■ **Task objective**: Output the full listing exactly as written, with no pictures in it.

■ **Dataset content**:
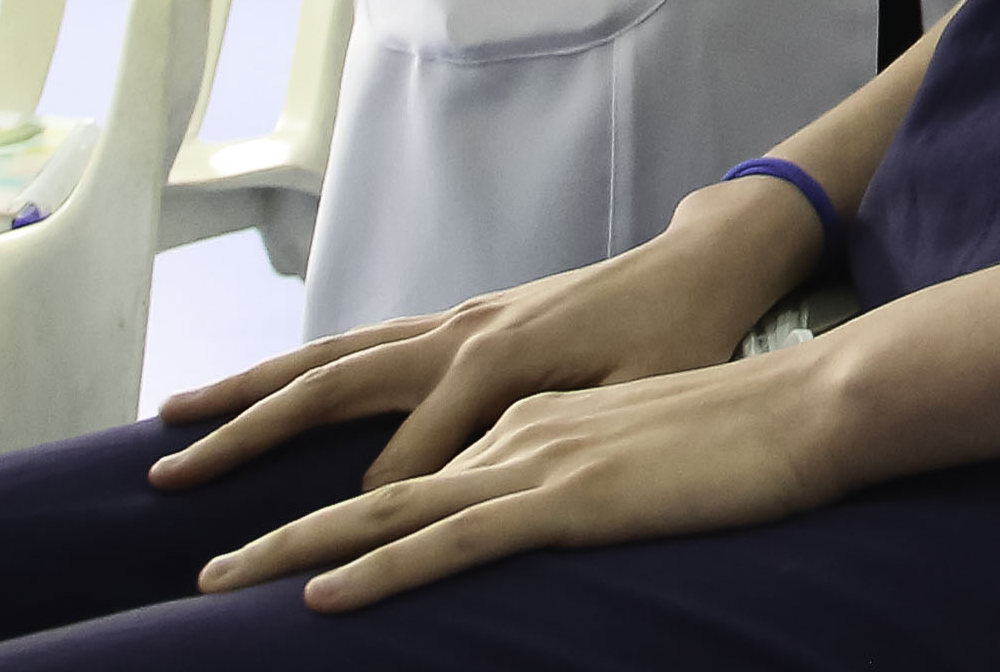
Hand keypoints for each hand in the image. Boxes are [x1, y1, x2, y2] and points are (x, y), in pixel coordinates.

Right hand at [148, 177, 822, 492]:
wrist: (704, 261)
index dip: (374, 525)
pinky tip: (262, 394)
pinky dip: (300, 370)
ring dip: (249, 389)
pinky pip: (361, 346)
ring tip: (171, 415)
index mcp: (499, 360)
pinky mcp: (462, 319)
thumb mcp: (639, 396)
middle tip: (166, 476)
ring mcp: (455, 319)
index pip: (410, 466)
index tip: (312, 576)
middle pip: (328, 388)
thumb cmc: (683, 337)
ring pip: (329, 357)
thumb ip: (556, 440)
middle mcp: (459, 333)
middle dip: (244, 434)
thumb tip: (473, 489)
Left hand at [197, 349, 853, 611]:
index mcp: (526, 412)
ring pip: (385, 508)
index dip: (326, 489)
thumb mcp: (640, 446)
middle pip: (363, 465)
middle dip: (264, 495)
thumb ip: (577, 470)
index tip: (260, 523)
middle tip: (184, 528)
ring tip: (217, 576)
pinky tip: (323, 599)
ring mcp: (534, 459)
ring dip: (293, 543)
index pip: (404, 455)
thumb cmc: (744, 427)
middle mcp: (511, 424)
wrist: (814, 400)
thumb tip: (536, 509)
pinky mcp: (567, 497)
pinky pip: (452, 543)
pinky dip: (381, 574)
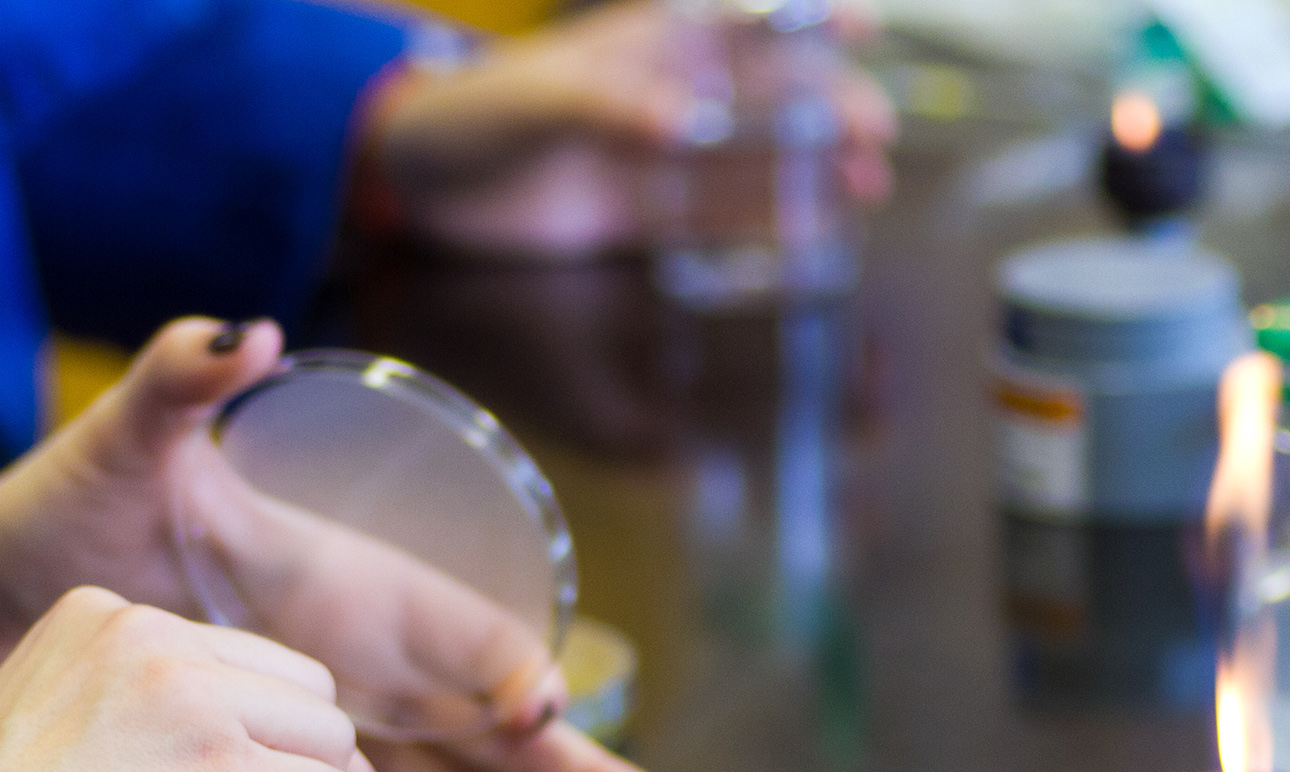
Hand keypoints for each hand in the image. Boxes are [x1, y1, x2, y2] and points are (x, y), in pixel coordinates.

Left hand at [0, 317, 686, 771]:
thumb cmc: (64, 504)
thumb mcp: (122, 439)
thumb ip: (177, 383)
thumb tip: (241, 332)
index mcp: (334, 580)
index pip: (453, 628)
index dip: (507, 665)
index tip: (544, 707)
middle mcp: (348, 646)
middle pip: (483, 713)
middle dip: (572, 765)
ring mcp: (319, 704)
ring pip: (445, 764)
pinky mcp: (273, 750)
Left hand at [365, 0, 895, 258]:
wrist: (419, 184)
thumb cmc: (473, 112)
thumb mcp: (540, 98)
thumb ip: (611, 106)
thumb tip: (682, 126)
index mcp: (651, 43)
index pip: (743, 17)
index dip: (806, 13)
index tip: (864, 23)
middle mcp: (670, 97)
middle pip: (767, 96)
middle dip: (825, 107)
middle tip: (871, 136)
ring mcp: (662, 161)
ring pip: (753, 162)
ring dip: (810, 172)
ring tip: (864, 188)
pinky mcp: (644, 219)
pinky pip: (718, 223)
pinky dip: (764, 227)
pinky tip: (810, 232)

■ **Exercise output**:
Hand keypoints for each hand in the image. Boxes are [x1, y1, x2, y2] and points are (x, y), in pixel coordinates.

Right hand at [148, 177, 822, 492]:
wrist: (704, 261)
index dip: (374, 525)
pinky tip: (262, 394)
pinky dip: (300, 370)
ring dip: (249, 389)
pinky pip: (361, 346)
ring tip: (171, 415)
index mcp: (499, 360)
pinky mcp: (462, 319)
thumb mcp: (639, 396)
middle tip: (166, 476)
ring mcp: (455, 319)
index pip: (410, 466)
index tip: (312, 576)
middle pip: (328, 388)
thumb cmc: (683, 337)
ring pip: (329, 357)
thumb ip: (556, 440)
middle mcp: (459, 333)
middle dip: (244, 434)
thumb tip: (473, 489)
Left hand at [197, 349, 853, 611]:
index mcp: (526, 412)
ring pip: (385, 508)
index dip: (326, 489)
thumb mcp: (640, 446)
middle pip: (363, 465)
middle dip: (264, 495)
thumb ip: (577, 470)
index tip: (260, 523)
middle tip: (184, 528)
ring tip: (217, 576)
pinky tip: (323, 599)
ring mcp: (534, 459)
ring dip: (293, 543)
index pip: (404, 455)
thumb cmc: (744, 427)
middle mcp: (511, 424)
wrist: (814, 400)
thumb tip: (536, 509)
pinky mcp: (567, 497)
pinky pip: (452, 543)
pinky dip: (381, 574)
Hand keypoints for each hand in the image. Boxes are [x1, y1, x2, y2] and points are (x, y), in pixel coordinates.

Left hand at [0, 317, 686, 771]:
thumb cmc: (64, 504)
thumb mcp: (122, 439)
thumb ip: (177, 383)
thumb tip: (241, 332)
index mcp: (334, 580)
index pip: (453, 628)
index dip: (507, 665)
index tip: (544, 707)
middle mcp: (348, 646)
middle pip: (483, 713)
middle dip: (572, 765)
ring mcp: (319, 704)
ring pip: (445, 764)
pinky mcp: (273, 750)
Left hand at [365, 0, 895, 258]:
wrist: (419, 184)
thumb cmc: (473, 112)
thumb mcp: (540, 98)
thumb ip: (611, 106)
thumb tip: (682, 126)
index mcp: (651, 43)
index pip: (743, 17)
index dip: (806, 13)
index tip: (864, 23)
middle mcp: (670, 97)
middle pip: (767, 96)
middle dip: (825, 107)
middle tip: (871, 136)
ring mcp: (662, 161)
ring pip: (753, 162)
ring dip: (810, 172)
ring tip: (864, 188)
pinky mcp: (644, 219)
pinky pip: (718, 223)
pinky dip: (764, 227)
pinky tip: (810, 232)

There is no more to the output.